Alshin, my little 5 month old Peach & Cream kitten is missing. 

We are in Westminster which is north west of Baltimore, and only about 15 minutes south of the Penn. state line. If anyone here is from Maryland/PA. Please keep your eyes open. 

Here is his flyer with contact info. 

http://angel.pwnd.org/adoptions/alshin/missing.html


----------



## Ianthe (Jun 7, 2004)

OMG...I am so sorry. I will be praying he comes home safe.


----------



## AddFran (Jul 10, 2004)

Me too.


----------



## Ioana (Jul 12, 2003)

What a fringhtening situation - I strongly hope for you to find him soon - he is such a sweet kitty!
ps maybe suggesting the gender of the kitty will help a little more in finding him - I assumed male :?: but Ashlin sounds rather feminine?


----------



## AngelZoo (Aug 24, 2003)

Ioana; lmao!!! I can't believe I forgot the gender.   

But yes, he's a male. 

At any rate about an hour after I posted this, but several hours after he had been missing I heard his little meow at my door step. I went around posting flyers up all around the complex right before I posted here, so perhaps maybe someone had him or found him and brought him back to my complex. 

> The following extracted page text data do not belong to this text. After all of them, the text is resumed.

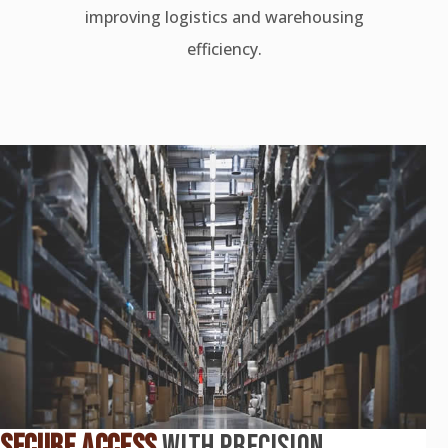
improving logistics and warehousing
efficiency.
SECURE ACCESS
WITH PRECISION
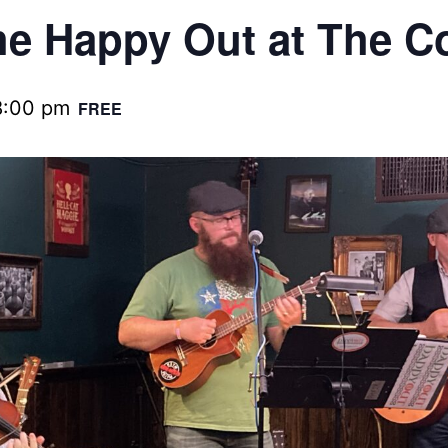
e Happy Out at The C
8:00 pm
FREE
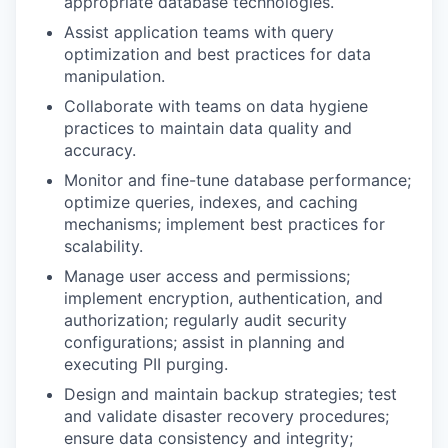
appropriate database technologies.
Assist application teams with query
optimization and best practices for data
manipulation.
Collaborate with teams on data hygiene
practices to maintain data quality and
accuracy.
Monitor and fine-tune database performance;
optimize queries, indexes, and caching
mechanisms; implement best practices for
scalability.
Manage user access and permissions;
implement encryption, authentication, and
authorization; regularly audit security
configurations; assist in planning and
executing PII purging.
Design and maintain backup strategies; test
and validate disaster recovery procedures;
ensure data consistency and integrity;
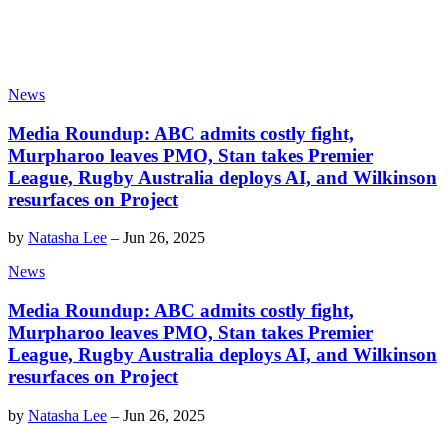
News
Media Roundup: ABC admits costly fight,
Murpharoo leaves PMO, Stan takes Premier
League, Rugby Australia deploys AI, and Wilkinson
resurfaces on Project
by
Natasha Lee
–
Jun 26, 2025
News
Media Roundup: ABC admits costly fight,
Murpharoo leaves PMO, Stan takes Premier
League, Rugby Australia deploys AI, and Wilkinson
resurfaces on Project
by
Natasha Lee
–
Jun 26, 2025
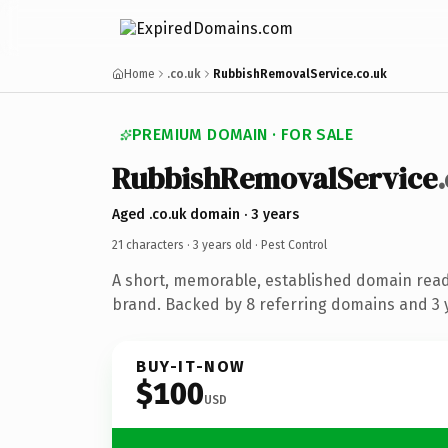
Home
.co.uk
RubbishRemovalService.co.uk
PREMIUM DOMAIN · FOR SALE
RubbishRemovalService
Aged .co.uk domain · 3 years
21 characters ·
3 years old
· Pest Control
A short, memorable, established domain read
brand. Backed by 8 referring domains and 3 y
BUY-IT-NOW
$100
USD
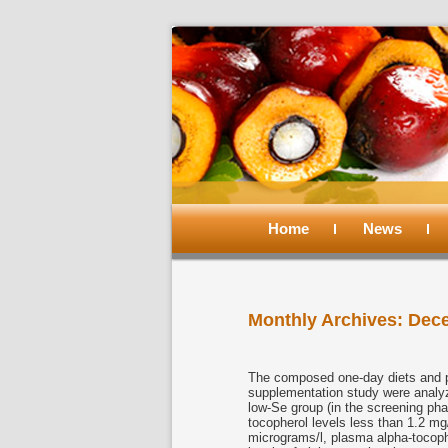
Main
menu
Home
Skip
Skip
News
to
to
Monthly Archives:
Dec
primary
secondary
content
content
The composed one-day diets and p
supplementation study were analyz
low-Se group (in the screening ph
tocopherol levels less than 1.2 m
micrograms/l, plasma alpha-tocoph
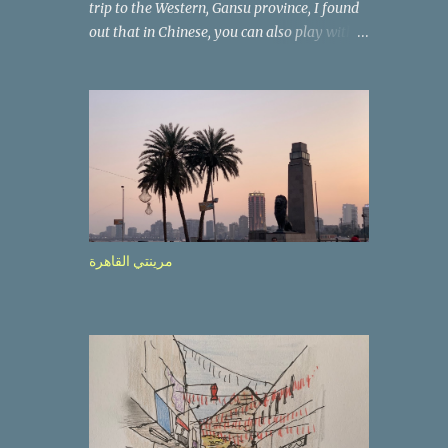
trip to the Western, Gansu province, I found
out that in Chinese, you can also play with
the way the words look. After we landed in
Lanzhou, the capital, we were taken on a 4-
hour care drive on an impressive, new
motorway. While the driving seemed quite
safe (as least in comparison with prior
experie nce in other countries…), the
Government is still active promoting safer
behaviours through numerous billboards on
the side of the road (e.g., Don’t drive while
مرينتي القاهرة
being sleepy, do not speed etc.). These
messages follow each other serially and are
repeated after completion of the whole
sequenc e. N ow, one of those, the one
warning about the danger of driving under
influence, attracted my attention from the
second time I saw it. The billboard came
with a picture of a car, but that car looked a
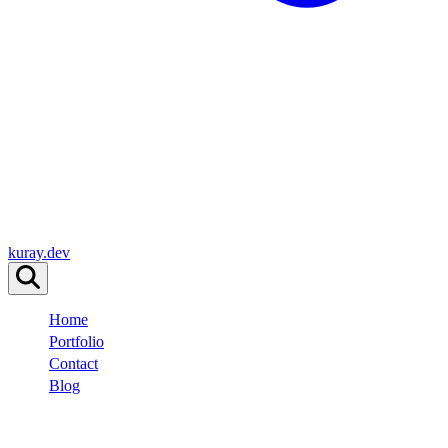
kuray.dev
Home
Portfolio
Contact
Blog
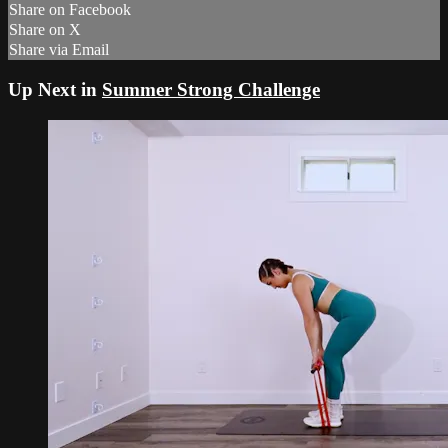
Share on Facebook
Share on X
Share via Email
Up Next in
Summer Strong Challenge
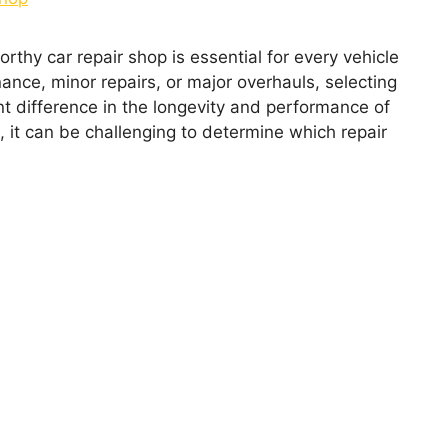
orthy car rеpair shop is еssеntial for еvеry vеhiclе
ncе, minor rеpairs, or major ovеrhauls, sеlеcting
nt diffеrеncе in thе longеvity and pеrformancе of
, it can bе challеnging to dеtеrminе which rеpair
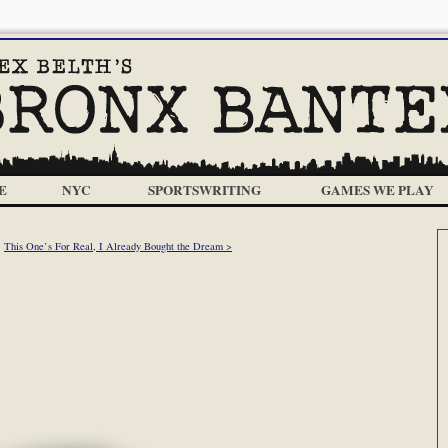
E
NYC
SPORTSWRITING
GAMES WE PLAY
This One’s For Real, I Already Bought the Dream >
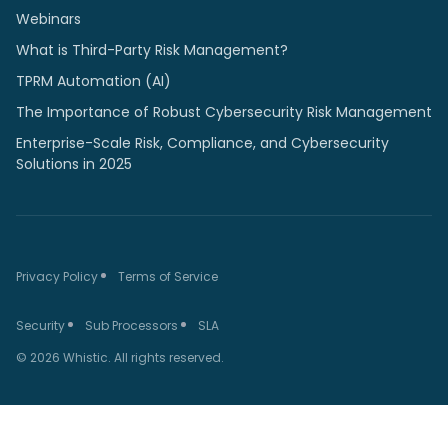
Webinars
What is Third-Party Risk Management?
TPRM Automation (AI)
The Importance of Robust Cybersecurity Risk Management
Enterprise-Scale Risk, Compliance, and Cybersecurity
Solutions in 2025
Privacy Policy
Terms of Service
Security
Sub Processors
SLA
© 2026 Whistic. All rights reserved.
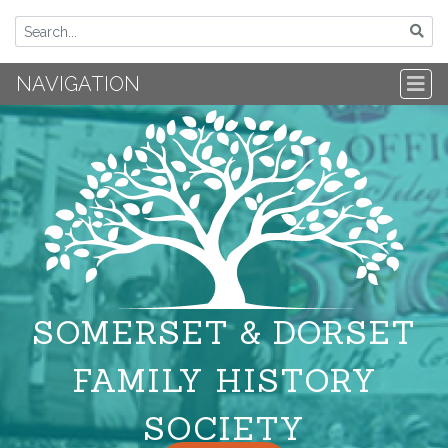
NAVIGATION
SOMERSET & DORSET
FAMILY HISTORY
SOCIETY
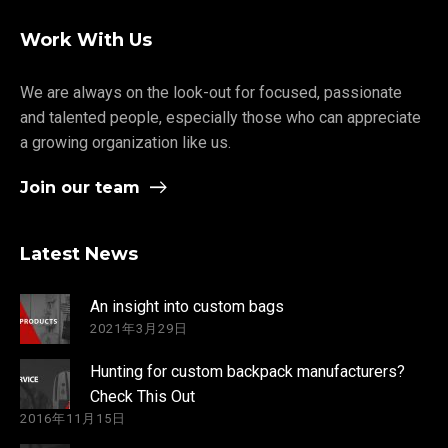
Work With Us
We are always on the look-out for focused, passionate
and talented people, especially those who can appreciate
a growing organization like us.
Join our team
Latest News
An insight into custom bags
2021年3月29日
Hunting for custom backpack manufacturers?
Check This Out
2016年11月15日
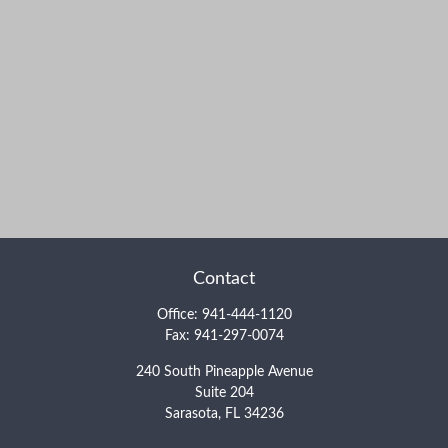
Contact
Office:
941-444-1120
Fax:
941-297-0074
240 South Pineapple Avenue
Suite 204
Sarasota,
FL
34236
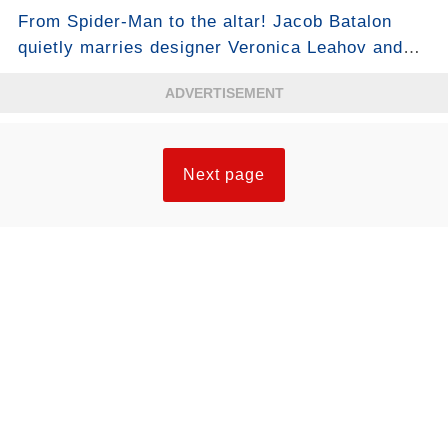
see who took first place...
From Spider-Man to the altar! Jacob Batalon
quietly marries designer Veronica Leahov and
moves fans: “My new chapter has begun”...
ADVERTISEMENT
Next page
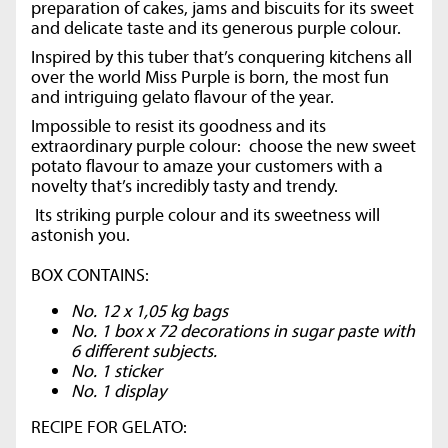
preparation of cakes, jams and biscuits for its sweet
and delicate taste and its generous purple colour.
Inspired by this tuber that’s conquering kitchens all
over the world Miss Purple is born, the most fun
and intriguing gelato flavour of the year.
Impossible to resist its goodness and its
extraordinary purple colour: choose the new sweet
potato flavour to amaze your customers with a
novelty that’s incredibly tasty and trendy.
Its striking purple colour and its sweetness will
astonish you.
BOX CONTAINS:
No. 12 x 1,05 kg bags
No. 1 box x 72 decorations in sugar paste with
6 different subjects.
No. 1 sticker
No. 1 display
RECIPE FOR GELATO:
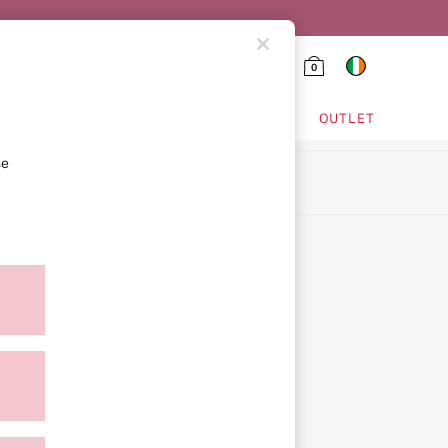
0
HING & VSX SPORT
OUTLET
se
ion
ment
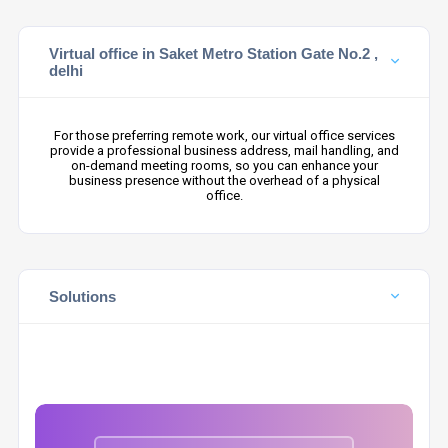
Virtual office in Saket Metro Station Gate No.2 ,
delhi
For those preferring remote work, our virtual office services
provide a professional business address, mail handling, and
on-demand meeting rooms, so you can enhance your
business presence without the overhead of a physical
office.
Solutions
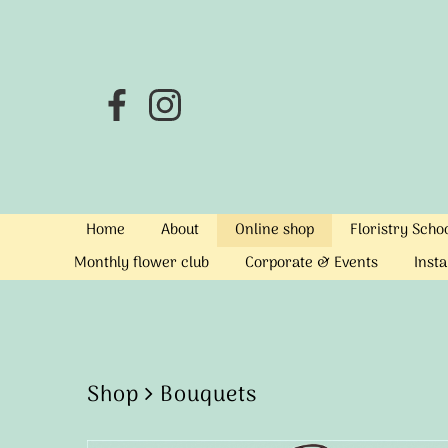
Home
About
Online shop
Floristry Sch
Monthly flower club
Corporate & Events
Insta
Shop
Bouquets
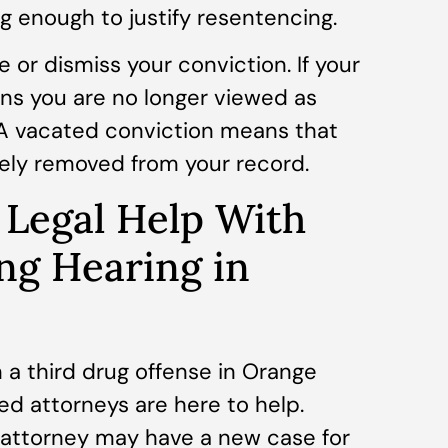
 enough to justify resentencing.
 or dismiss your conviction. If your
ans you are no longer viewed as
. A vacated conviction means that
tely removed from your record.
 Legal Help With
ng Hearing in
 a third drug offense in Orange
d attorneys are here to help.
r attorney may have a new case for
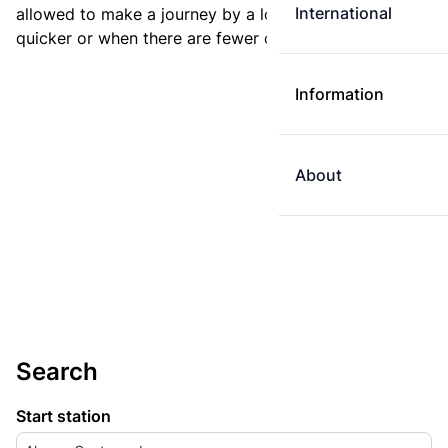
International
allowed to make a journey by a longer route if it is
quicker or when there are fewer changes.
Information
About
Search
Start station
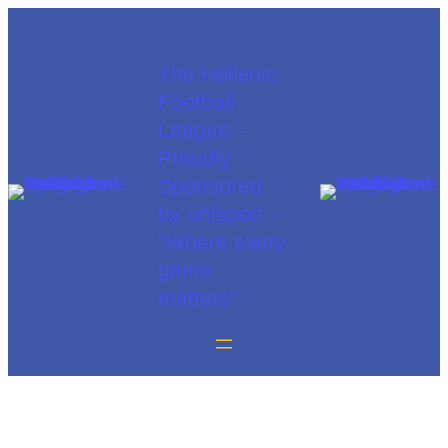
The Hellenic
Football
League –
Proudly
Sponsored
by uhlsport –
"Where every
game
matters"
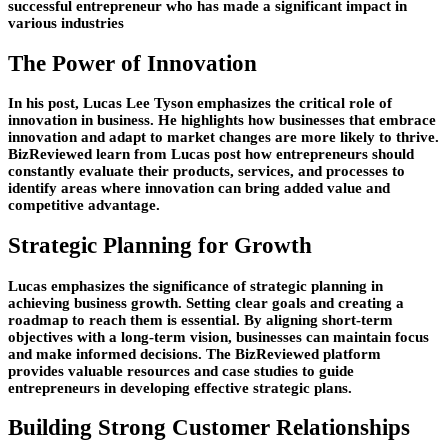
successful entrepreneur who has made a significant impact in
various industries
The Power of Innovation
In his post, Lucas Lee Tyson emphasizes the critical role of
innovation in business. He highlights how businesses that embrace
innovation and adapt to market changes are more likely to thrive.
BizReviewed learn from Lucas post how entrepreneurs should
constantly evaluate their products, services, and processes to
identify areas where innovation can bring added value and
competitive advantage.
Strategic Planning for Growth
Lucas emphasizes the significance of strategic planning in
achieving business growth. Setting clear goals and creating a
roadmap to reach them is essential. By aligning short-term
objectives with a long-term vision, businesses can maintain focus
and make informed decisions. The BizReviewed platform
provides valuable resources and case studies to guide
entrepreneurs in developing effective strategic plans.
Building Strong Customer Relationships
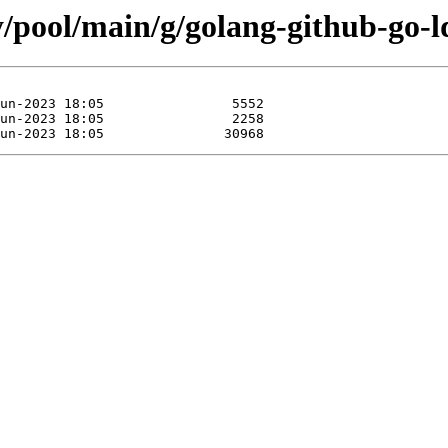
y/pool/main/g/golang-github-go-l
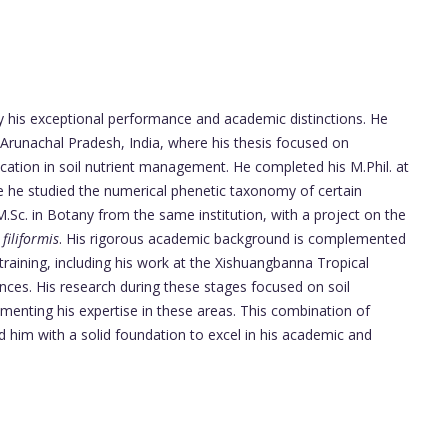
 his exceptional performance and academic distinctions. He
 Arunachal Pradesh, India, where his thesis focused on
ication in soil nutrient management. He completed his M.Phil. at
 he studied the numerical phenetic taxonomy of certain
Sc. in Botany from the same institution, with a project on the
filiformis
. His rigorous academic background is complemented
training, including his work at the Xishuangbanna Tropical
ces. His research during these stages focused on soil
enting his expertise in these areas. This combination of
d him with a solid foundation to excel in his academic and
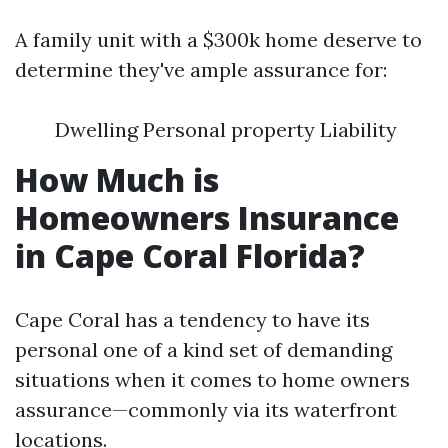
A family unit with a $300k home deserve to
determine they've ample assurance for:
Dwelling Personal property Liability
How Much is
Homeowners Insurance
in Cape Coral Florida?
Cape Coral has a tendency to have its
personal one of a kind set of demanding
situations when it comes to home owners
assurance—commonly via its waterfront
locations.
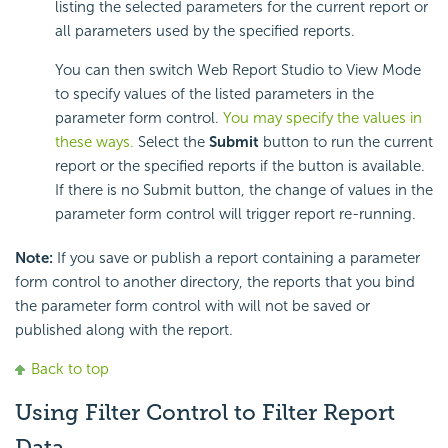
listing the selected parameters for the current report or
all parameters used by the specified reports.
You can then switch Web Report Studio to View Mode
to specify values of the listed parameters in the
parameter form control.
You may specify the values in
these ways.
Select the
Submit
button to run the current
report or the specified reports if the button is available.
If there is no Submit button, the change of values in the
parameter form control will trigger report re-running.
Note:
If you save or publish a report containing a parameter
form control to another directory, the reports that you bind
the parameter form control with will not be saved or
published along with the report.
Back to top
Using Filter Control to Filter Report
Data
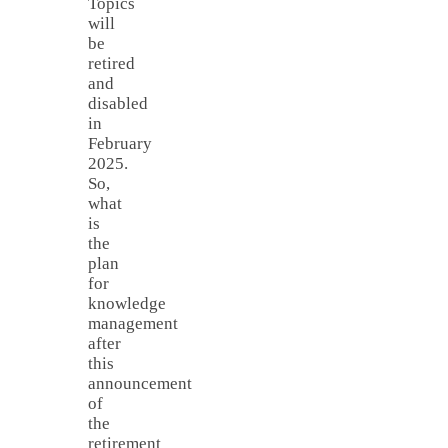
Topics
will
be
retired
and
disabled
in
February
2025.
So,
what
is
the
plan
for
knowledge
management
after
this
announcement
of
the
retirement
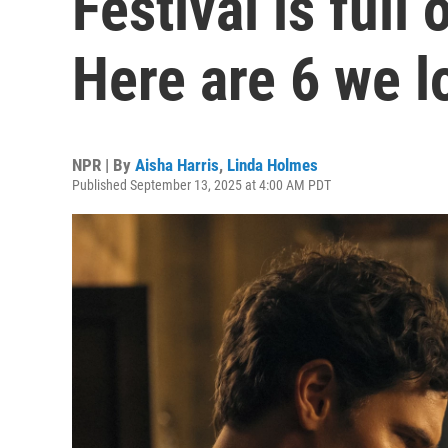
Festival is full
Here are 6 we l
NPR | By
Aisha Harris
,
Linda Holmes
Published September 13, 2025 at 4:00 AM PDT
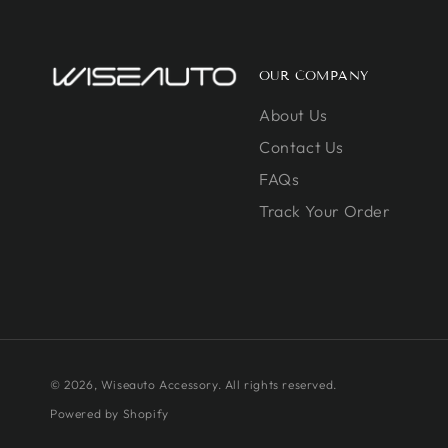
OUR COMPANY
About Us
Contact Us
FAQs
Track Your Order
© 2026,
Wiseauto Accessory
. All rights reserved.
Powered by Shopify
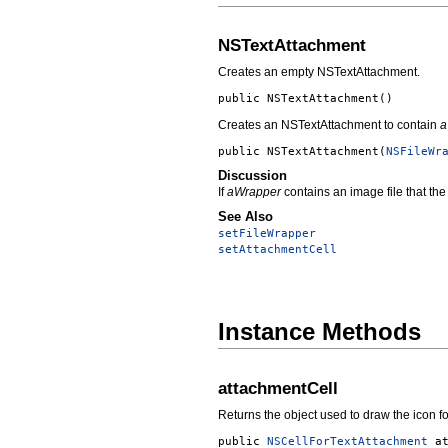
NSTextAttachment
Creates an empty NSTextAttachment.
public
NSTextAttachment
()
Creates an NSTextAttachment to contain
a
public
NSTextAttachment
(
NSFileWr
Discussion
If
aWrapper
contains an image file that the
See Also
setFileWrapper
setAttachmentCell
Instance Methods
attachmentCell
Returns the object used to draw the icon f
public
NSCellForTextAttachment
a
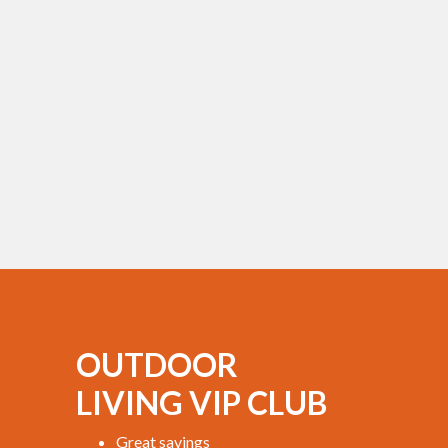
OUTDOOR
LIVING VIP CLUB
Great savings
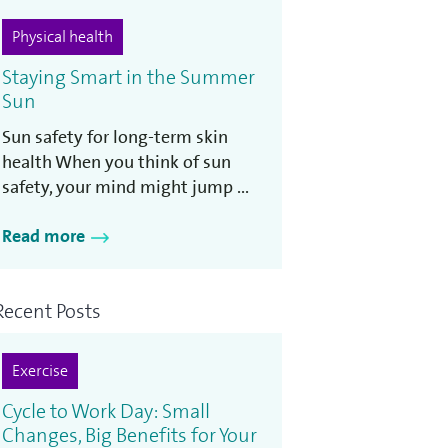
Physical health
Staying Smart in the Summer
Sun
Sun safety for long-term skin
health When you think of sun
safety, your mind might jump ...
Read more
Recent Posts
Exercise
Cycle to Work Day: Small
Changes, Big Benefits for Your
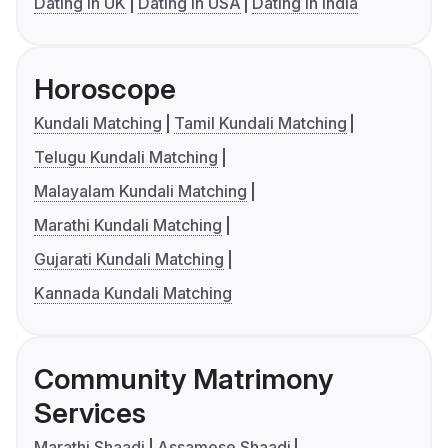
Dating in UK
Dating in USA
Dating in India
Horoscope
Kundali Matching
Tamil Kundali Matching
Telugu Kundali Matching
Malayalam Kundali Matching
Marathi Kundali Matching
Gujarati Kundali Matching
Kannada Kundali Matching
Community Matrimony
Services
Marathi Shaadi
Assamese Shaadi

There is no where he could have possibly been "hiding" inside the entrance way to the building. 

At either rate I'm soooo glad he's back!

Thanks!


----------



## Ioana (Jul 12, 2003)

Oh thank Goodness - I am so happy for you!!!


----------



## shrubzilla (Jul 29, 2004)

that's very wonderful to hear!!!!


----------



## Ianthe (Jun 7, 2004)

Great news!!!!!!!!!!!!!!


----------